■ TASK TO COMPLETE
A verbatim copy of all the data is required, minus any images.

Bounding box coordinate data
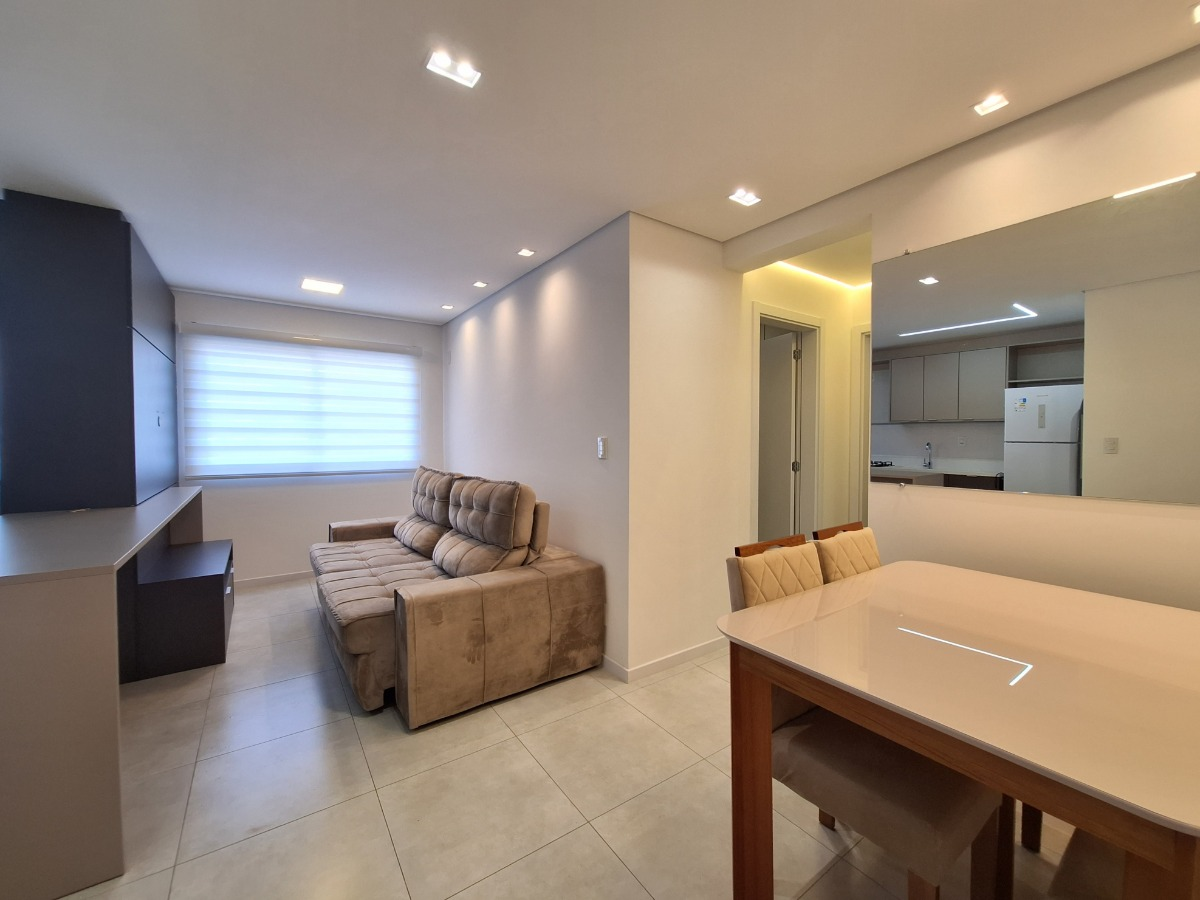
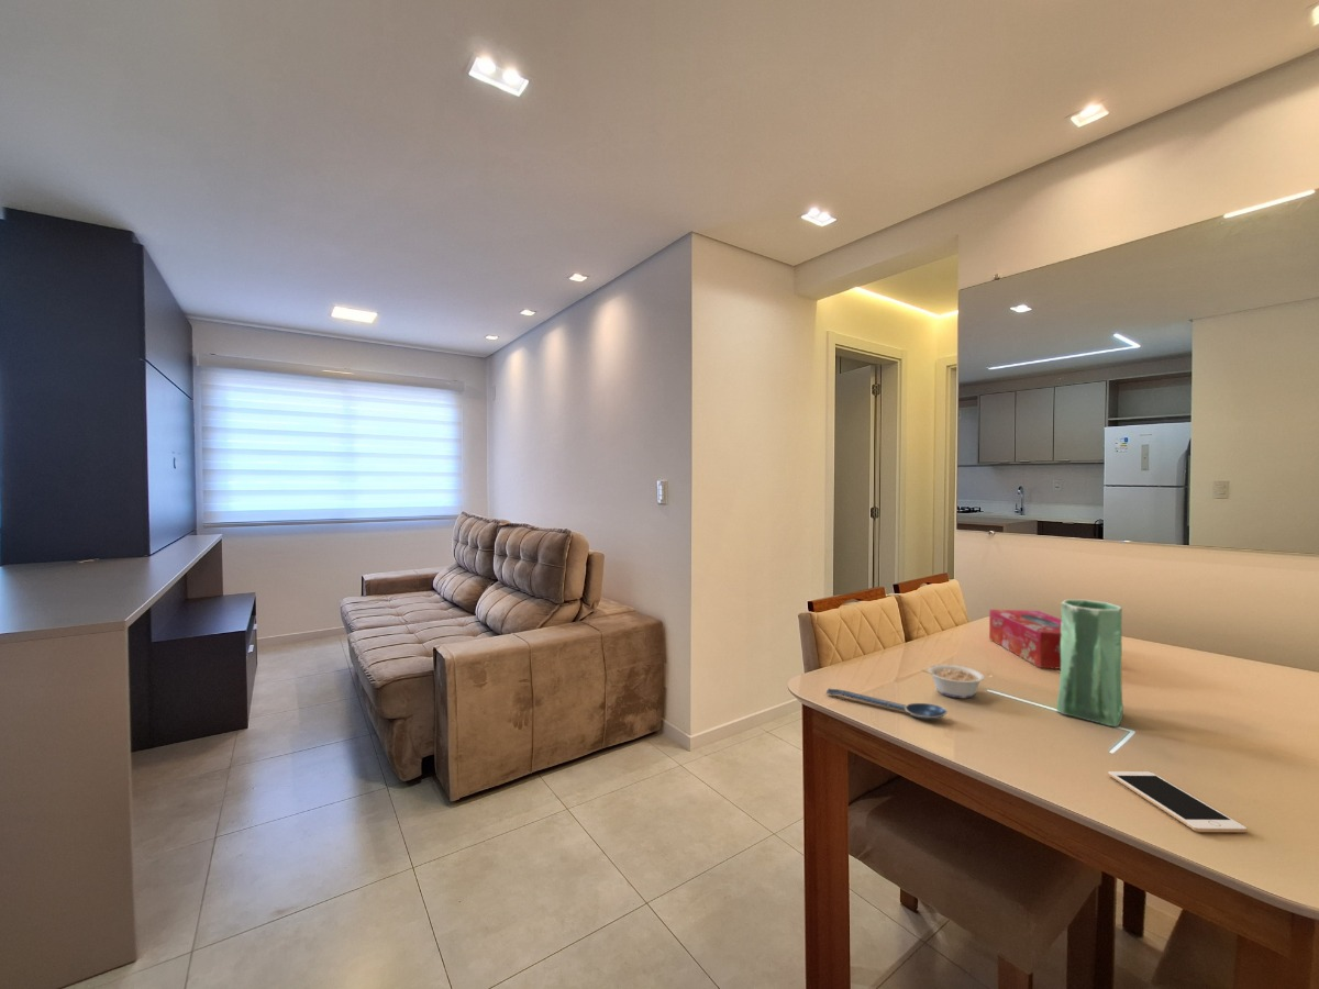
+ legume [919,664,986,699]
+ vase [1056,598,1124,727]
+ cell phone [1107,770,1248,833]
+ tissue box [988,609,1062,670]
+ spoon [825,687,949,721]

■ SOLUTION TO THE EXERCISE
+ legume [919,664,986,699]
+ vase [1056,598,1124,727]
+ cell phone [1107,770,1248,833]
+ tissue box [988,609,1062,670]
+ spoon [825,687,949,721]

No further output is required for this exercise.